The Consuming Urban Poverty project (CUP), hosted by the African Centre for Cities, aligns itself with Carolyn Steel’s assertion that “In order to understand cities properly, we need to look at them through food” (Steel 2008, 10).
It argues that important contributions to debates on urbanisation in sub-Saharan Africa, the nature of urban poverty, and the relationship between governance, poverty and the spatial characteristics of cities and towns in the region can be made through a focus on urban food systems and the dynamics of urban food poverty.
There is a knowledge gap regarding secondary cities, their characteristics and governance, and yet these are important sites of urbanisation in Africa.

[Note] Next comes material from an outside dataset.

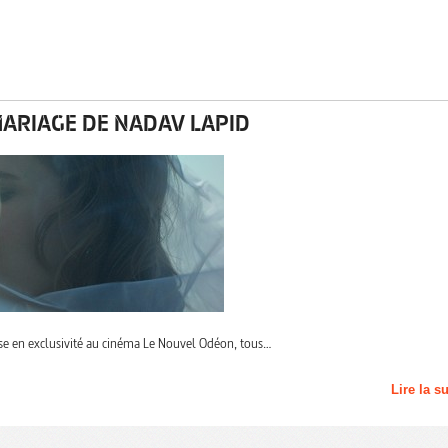
ARIAGE DE NADAV LAPID
ose en exclusivité au cinéma Le Nouvel Odéon, tous…
Lire la s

The CUP research project was initiated in 2015 with a research team comprised of urban geographers, sociologists, economists and planners from the African Centre for Cities (ACC) at the University of Cape Town, Copperbelt University in Zambia, the University of Zimbabwe, and the Kisumu Local Interaction Platform (KLIP), in Kisumu, Kenya.
The results of the research, which concluded in 2018, are published in the academic book Urban Food Systems Governance and Poverty in African Cities and here in more digestible form in Tomatoes & Taxi Ranks.
Tomatoes & Taxi Ranks specifically looks beyond the fresh produce that leaves farmers’ gates, and considers how that food gets from the farm and onto our plates. It looks at the many forces and agents that shape how much that food eventually costs, and what form it takes once it gets to our plates. And it explores whether this food leaves us feeling full or hungry, and if it nourishes us in the long term.
There is an ocean of invisible undercurrents that tugs us this way and that in today’s urban food system; forces that nudge us subtly as we decide what type of food we’ll lift from the food seller’s shelf: will we choose the tomato over the maize snack, and why do we make our decision? Will it satisfy our hunger, and will we be well nourished over time?
Most specifically, this book is about the many factors that shape a poorer person’s life in an African city, and how those express themselves in food choices and overall wellness.